The presence of the <sic> tag is also of particular interest, since it allows some evaluation of the ‘messiness’ of the text. Texts from the Web are sometimes criticized for their unclear provenance (cf. Lüdeling et al. 2007), and in some cases may be produced by non-native speakers, which is a concern. In a Wiki-based corpus, it is often impossible to speak of a single author, so that any hope of discussing attributes of a writer is not realistic to begin with. In practice, only one text showed multiple instances of apparently non-native usage of the sort in (3), whereas most <sic> tags indicate deviations that are minor typos (4), fillers or plausible native speaker errors (5) or naturally occurring disfluencies/non-standard language (6).

  1. (3)

    It is <sic>recommend</sic> that you use short words.

  2. (4)

    the pictures of the muscles <sic>etc.</sic> (for etc.)

  3. (5)

    it’s really important to be able to get as <sic>a</sic> many international trips throughout the year (superfluous a either falsely transcribed/spoken by a native speaker interviewee)

  4. (6)

    For the last year SNY has broadcast footage of me with my poems, so quite a few fans <sic>known</sic> about the “Mets Poet” (interviewee is a native speaker)

In total, there were 14 sic tags, spanning 24 tokens in 6 of the 25 documents, giving a rough estimate of the relatively minor amount of problematic data with respect to grammaticality or correct orthography in the Wiki-based data.

3.3 Syntactic annotation

Annotating syntax is a highly complex task, and one at which linguistics students have an obvious advantage compared to annotators without linguistic training. While techniques such as crowd-sourcing may be used for other, potentially more intuitively resolvable tasks such as sentiment analysis (Hsueh et al. 2009), textual entailment or word sense disambiguation (Snow et al. 2008), creating, or even just correcting parses has not been treated using crowd methods before.Footnote 12 As a result, the possibility of applying distributed annotation to syntax in a linguistics curriculum is particularly exciting, and as I will discuss below, also of great value in teaching.

For the syntactic analysis in GUM, the sentence spans from the TEI annotation (<s> elements) were used as input units, and manually corrected tokenization and part of speech tags from the previous step were fed to a parser for better accuracy. Initially data was parsed automatically using the Stanford parser (Socher et al. 2013), and the resulting constituent trees were retained in the corpus.
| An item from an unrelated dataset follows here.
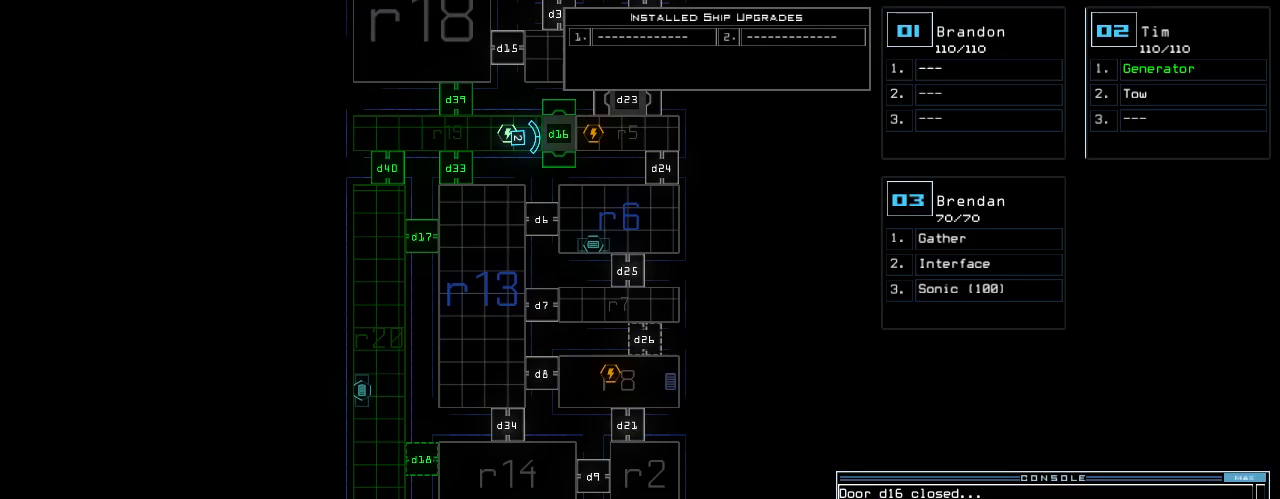
{"keys": ["return"], "events": [[80, "1", "down"], [160, "1", "up"], [340, "9", "down"], [400, "9", "up"], [480, "return", "down"]]}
For manual correction, however, it was decided that dependency trees would be faster to correct and easier to teach, and the constituent trees were therefore converted to non-collapsed Stanford dependencies (using CoreNLP, see Manning et al. 2014) and these were corrected by each student using the collaborative online annotation interface Arborator (Gerdes 2013) and the Stanford guidelines (de Marneffe and Manning 2013).Footnote 13 The resulting constituent and dependency trees are searchable in tandem and visualized together in ANNIS to leverage as much syntactic information as possible (Fig. 2).

Fig. 2
figure 2

Concurrent constituent and dependency annotations viewed in the ANNIS interface

Using an online interface such as Arborator substantially facilitated training, since it only requires a browser for students to run and offers drag and drop functionality to edit dependency edges or alter labels. This allowed us to dedicate more time to discussing guidelines and difficult cases in class.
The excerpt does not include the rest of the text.